Historically, it was thought that in the USSR there was no entrepreneurship because it was the state that gave stimulus to all forms of production. From this perspective, the economic transition in the 1990s can be explained in the sense that it allowed individuals to free themselves and finally to start entrepreneurial activities.
This line of thought was not only journalistic, but it was also presented as a scientific approach. Both on the (post) Soviet and the Western sides there were shared analytical errors in this conception: (post) Soviet economists relied on Marxist-Leninist theses to assert that the economic stimulus of the state, initiated by the dictatorship of the proletariat, was specific to the new communist world under construction. Western economists, as they analysed the scientific and productive successes of the USSR, connected these with an ideal “total” and entrepreneur state capable of both great and despicable actions. Once the implosion of the USSR was completed in the 1990s, it became attractive for non-Marxist and Western post-Soviet economists to consider the entrepreneur as a figure specific to the capitalist world, a driving force that was “finally” emerging in the Eastern European countries.
However, several questions should have triggered the suspicion of the economists. How to explain that an economy where the absence of entrepreneurship was significant could create a real entrepreneurial enthusiasm just after the collapse of the USSR? How can we explain that this “liberation” could generate strong path dependency dynamics? How to explain that inventions at the forefront of the productive system disappeared from the post-Soviet market when there were more and more entrepreneurs? To answer these questions, it is necessary to re-analyze the Soviet economy from the perspective of inventor-innovators, and to reintegrate the concept of entrepreneur into the theories of transition. This lets us take a close look at the evolution of the institutions over the last 30 years in post-Soviet Russia and raise questions about the state’s capacities to promote innovation dynamics.
One might think that all entrepreneurs have an interest in seeing the stabilization of rules and institutions. This is, in fact, one of the prerequisites for innovation.
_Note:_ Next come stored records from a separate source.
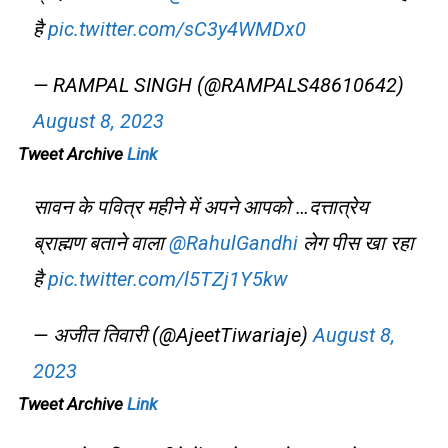
है
pic.twitter.com/sC3y4WMDx0
— RAMPAL SINGH (@RAMPALS48610642)
August 8, 2023
Tweet Archive
Link
सावन के पवित्र महीने में अपने आपको …दत्तात्रेय
ब्राह्मण बताने वाला
@RahulGandhi
लेग पीस खा रहा
है
pic.twitter.com/l5TZj1Y5kw
— अजीत तिवारी (@AjeetTiwariaje)
August 8,
2023
Tweet Archive
Link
Without a guarantee of not being despoiled, the inventor will have no interest in seeking to spread his invention and benefit from a retroactive financial, social, or political effect. However, the interest of entrepreneurs in stable institutions remains a contextual question. In the Russian case, in the aftermath of the systemic transition, very few people believed in the sustainability of a market economy. Within that context, there was no point in trying to create something sustainable, since it was expected that, someday, there would come the return of a state that would plan again everything anyway. Indeed, the state would return a few years later with the current president, Vladimir Putin, at its head. However, the state will never return in a form similar to the USSR’s one. The entrepreneur is then called upon to participate in institutional change, to stabilize it. Nevertheless, the task was not easy. On the one hand, many individuals had no interest in seeing the stabilization of property rights so badly acquired by the waves of privatization. On the other hand, the executive team (i.e., the government) had a great interest, to gain legitimacy, to call into question this capture of wealth by a minority.
The institutional context of the 1990s gradually favored the emergence of “political entrepreneurs”. With the objective of permanently changing the rules in the law, these entrepreneurs differentiated themselves from “market entrepreneurs” by their ability to directly change the modalities of state intervention. The post-Soviet Russian state-building processes in the 1990s, under the influence of the Washington consensus, did not anticipate possible predation phenomena. These predatory dynamics, however weak, are often fatal for market entrepreneurs, because the law does not evolve in their favor. This trend therefore called individuals to become political entrepreneurs. This situation was possible thanks to the extractive industries, which give the state a significant rent supplying the world market with hydrocarbons. Here, the problem of the usage of the rent must be understood as an institutional issue.
Thirty years after the economic transition, the conditions favorable to entrepreneurship and innovation are not yet in place. Thirty years is not so much when it comes to creating sustainable market institutions, a relatively independent judiciary, and new dynamics of local governance. However, thirty years is also a long time to set up favorable signals for investors, to attract new flows of knowledge and to encourage the entrepreneurship. Rather than doubting the potential for resilience of the Russian economy, in here we discuss the path of economic development taken by the Russian authorities. This is because, if we observe the long-term dynamics, the increase in the number of “political entrepreneurs” in an economy is always done to the detriment of the “market entrepreneur”. And also, a posteriori, at the expense of innovation, which itself remains an important factor for territorial resilience.